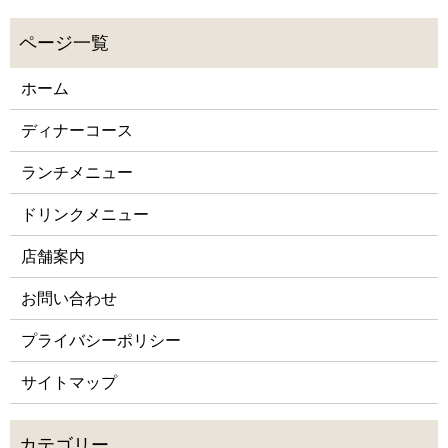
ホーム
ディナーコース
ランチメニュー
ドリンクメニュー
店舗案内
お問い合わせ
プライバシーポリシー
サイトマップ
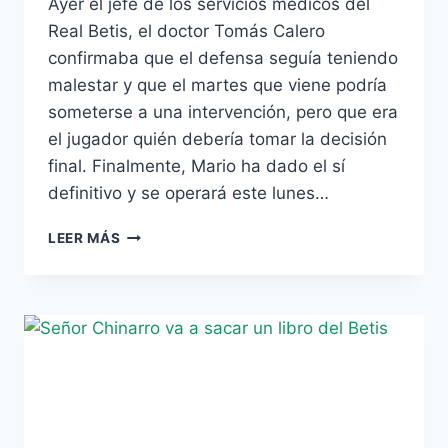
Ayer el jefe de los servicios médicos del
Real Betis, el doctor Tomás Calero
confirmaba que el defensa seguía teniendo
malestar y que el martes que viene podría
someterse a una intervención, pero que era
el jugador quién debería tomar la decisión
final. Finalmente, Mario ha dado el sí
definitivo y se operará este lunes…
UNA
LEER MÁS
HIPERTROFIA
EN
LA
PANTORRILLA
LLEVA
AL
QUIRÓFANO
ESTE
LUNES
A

________

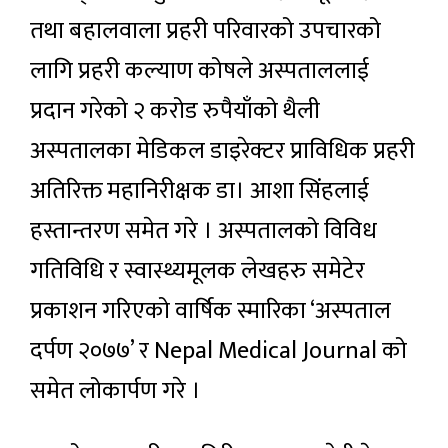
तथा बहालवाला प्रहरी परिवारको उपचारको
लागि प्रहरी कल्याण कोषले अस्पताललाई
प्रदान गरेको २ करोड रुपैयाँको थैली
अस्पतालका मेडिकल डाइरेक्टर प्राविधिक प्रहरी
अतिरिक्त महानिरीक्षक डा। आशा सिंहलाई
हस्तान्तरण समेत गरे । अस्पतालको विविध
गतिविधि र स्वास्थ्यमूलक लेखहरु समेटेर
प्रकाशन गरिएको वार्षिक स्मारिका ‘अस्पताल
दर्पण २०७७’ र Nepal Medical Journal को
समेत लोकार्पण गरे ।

________

**What is required**
All lines above from the line with "लागि प्रहरी कल्याण कोषले अस्पताललाई" through the line with "समेत लोकार्पण गरे ।", both included, are to be set down exactly, with nothing else.

**Reply**
लागि प्रहरी कल्याण कोषले अस्पताललाई
प्रदान गरेको २ करोड रुपैयाँको थैली
अस्पतालका मेडिकल डाइरेक्टर प्राविधिक प्रहरी
अतिरिक्त महानिरीक्षक डा। आशा सिंहलाई
हस्तान्तरण समेत गरे । अस्पतालको विविध
गतिविधि र स्वास्थ्यमूलक लेखहरु समेटेर
प्रकाशन गरिएको वार्षिक स्मारिका ‘अस्पताल
दर्पण २०७७’ र Nepal Medical Journal को
समेत लोकार्पण गरे ।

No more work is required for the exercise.